The function of military public affairs is to manage the release of information and serve as a conduit from the military to the media and the public. Managing the release of information reduces the chance of military personnel violating operational security or personal privacy. Today, however, service members have instantaneous and direct communication from the battlefield to virtually anywhere in the world. Cell phones, e-mail and instant messaging allow service members to stay in touch with loved ones. Complicating the matter, however, is the advent of military Web logs – personal Web sites, also known as “blogs.” Military bloggers are service members, veterans, and their families who are writing uncensored content that anyone in the world – friend or foe – can read. In effect, they have become unofficial conduits of information to the public and the media. However, we know nothing about the messages that military blogs are communicating or the influence they are exerting. How do milblogs tell the military story, and what messages do they convey? Are they perceived as credible? At their worst, milblogs may affect international relations or undermine security. At their best, milblogs may serve to counteract enemy propaganda, influence positive change for the Defense Department, educate the public about the military’s culture, people and values, and increase national and international support for the services and their missions.

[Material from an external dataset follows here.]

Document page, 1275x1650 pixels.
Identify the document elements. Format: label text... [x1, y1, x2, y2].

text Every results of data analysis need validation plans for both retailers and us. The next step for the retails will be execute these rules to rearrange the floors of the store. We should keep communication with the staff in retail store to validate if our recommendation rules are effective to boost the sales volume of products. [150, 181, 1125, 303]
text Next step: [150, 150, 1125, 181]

In the hopes of adding to the body of research on blogs, this paper will examine the phenomenon of milblogs. Specifically, it will employ content analysis to determine what messages military blogs are communicating, how credible they are, and what emotions they elicit. In addition, it will use an experiment to compare milblogs to mainstream Defense Department and civilian online news venues to compare framing effects, emotional response, credibility, and effects on peoples’ perceptions of the military and its personnel.